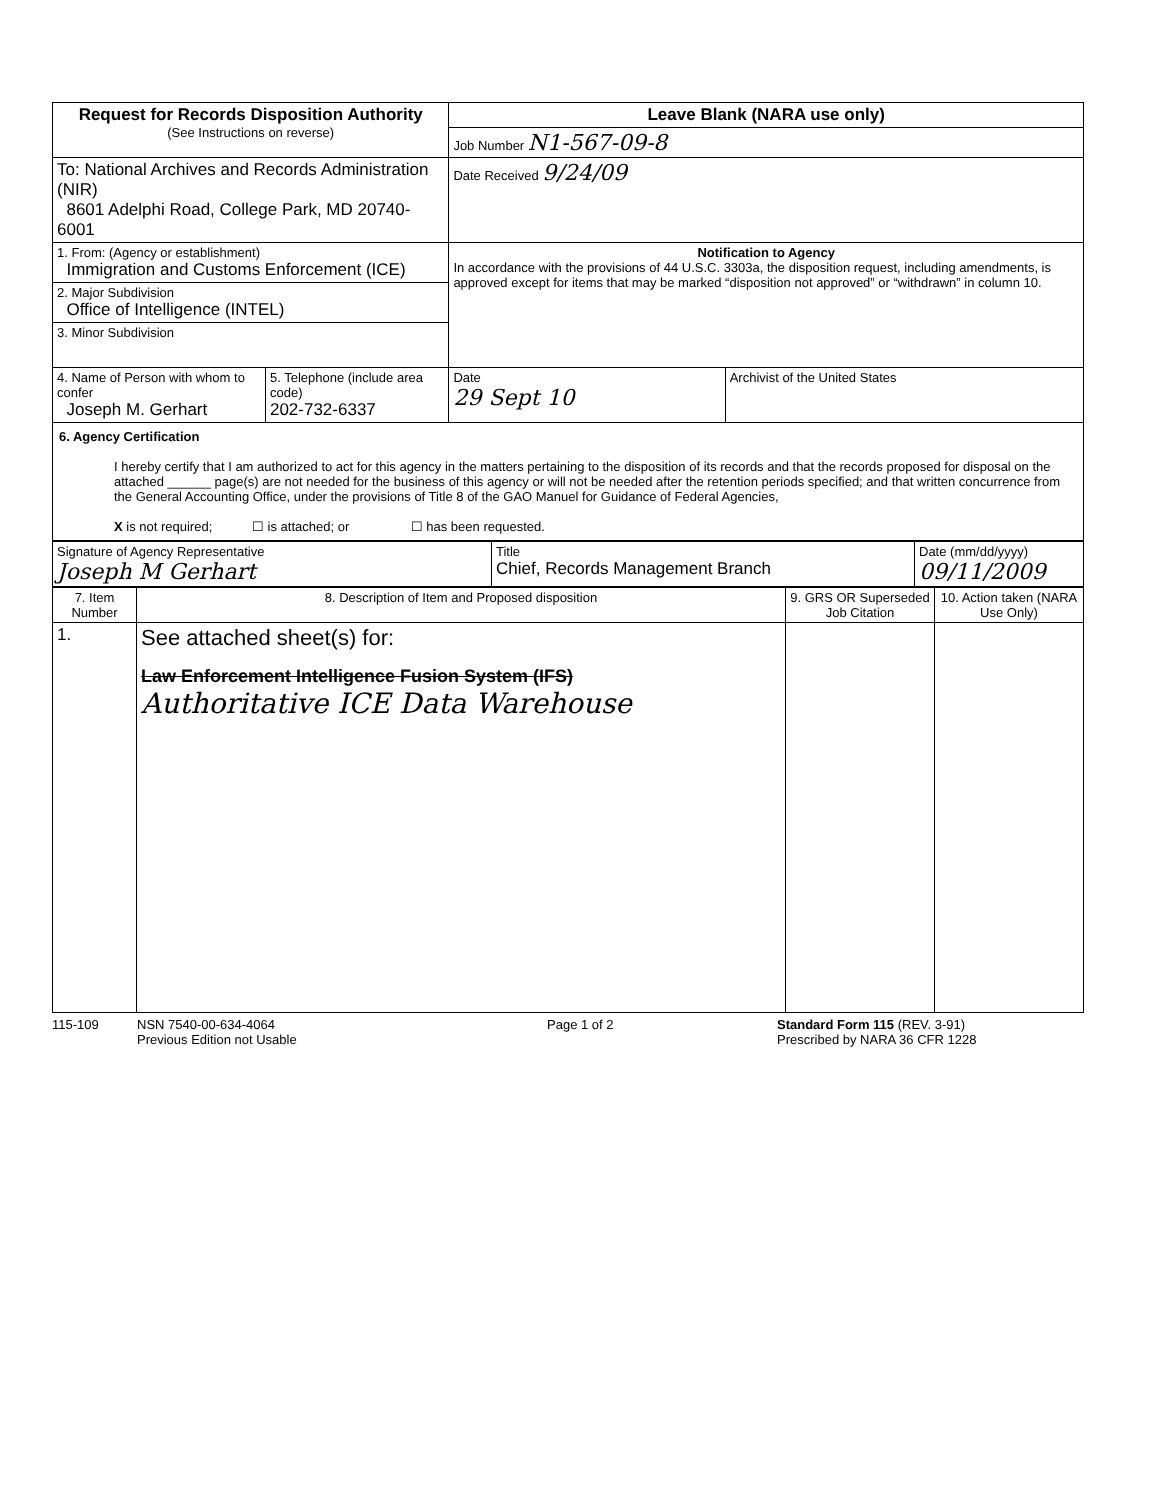| Request for Records Disposition Authority (See Instructions on reverse) | | Leave Blank (NARA use only) | |
| | | Job Number N1-567-09-8 | |
| To: National Archives and Records Administration (NIR) 8601 Adelphi Road, College Park, MD 20740-6001 | | Date Received 9/24/09 | |
| 1. From: (Agency or establishment) Immigration and Customs Enforcement (ICE) | | Notification to Agency In accordance with the provisions of 44 U.S.C. 3303a, the disposition request, including amendments, is approved except for items that may be marked “disposition not approved” or “withdrawn” in column 10. | |
| 2. Major Subdivision Office of Intelligence (INTEL) | | | |
| 3. Minor Subdivision | | | |
| 4. Name of Person with whom to confer Joseph M. Gerhart | 5. Telephone (include area code) 202-732-6337 | Date 29 Sept 10 | Archivist of the United States |
| 6. Agency Certification I hereby certify that I am authorized to act for this agency in the matters pertaining to the disposition of its records and that the records proposed for disposal on the attached ______ page(s) are not needed for the business of this agency or will not be needed after the retention periods specified; and that written concurrence from the General Accounting Office, under the provisions of Title 8 of the GAO Manuel for Guidance of Federal Agencies, X is not required; ☐ is attached; or ☐ has been requested. | | | |
| Signature of Agency Representative Joseph M Gerhart | Title Chief, Records Management Branch | Date (mm/dd/yyyy) 09/11/2009 |
| 7. Item Number | 8. Description of Item and Proposed disposition | 9. GRS OR Superseded Job Citation | 10. Action taken (NARA Use Only) |
| --- | --- | --- | --- |
| 1. | See attached sheet(s) for: Law Enforcement Intelligence Fusion System (IFS) Authoritative ICE Data Warehouse | | |
115-109 NSN 7540-00-634-4064
Previous Edition not Usable Page 1 of 2 Standard Form 115 (REV. 3-91)
Prescribed by NARA 36 CFR 1228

— Instructions to follow —
Pull each line containing "Joseph" from the records.

— Exercise response —
| 4. Name of Person with whom to confer Joseph M. Gerhart | 5. Telephone (include area code) 202-732-6337 | Date 29 Sept 10 | Archivist of the United States |
| Signature of Agency Representative Joseph M Gerhart | Title Chief, Records Management Branch | Date (mm/dd/yyyy) 09/11/2009 |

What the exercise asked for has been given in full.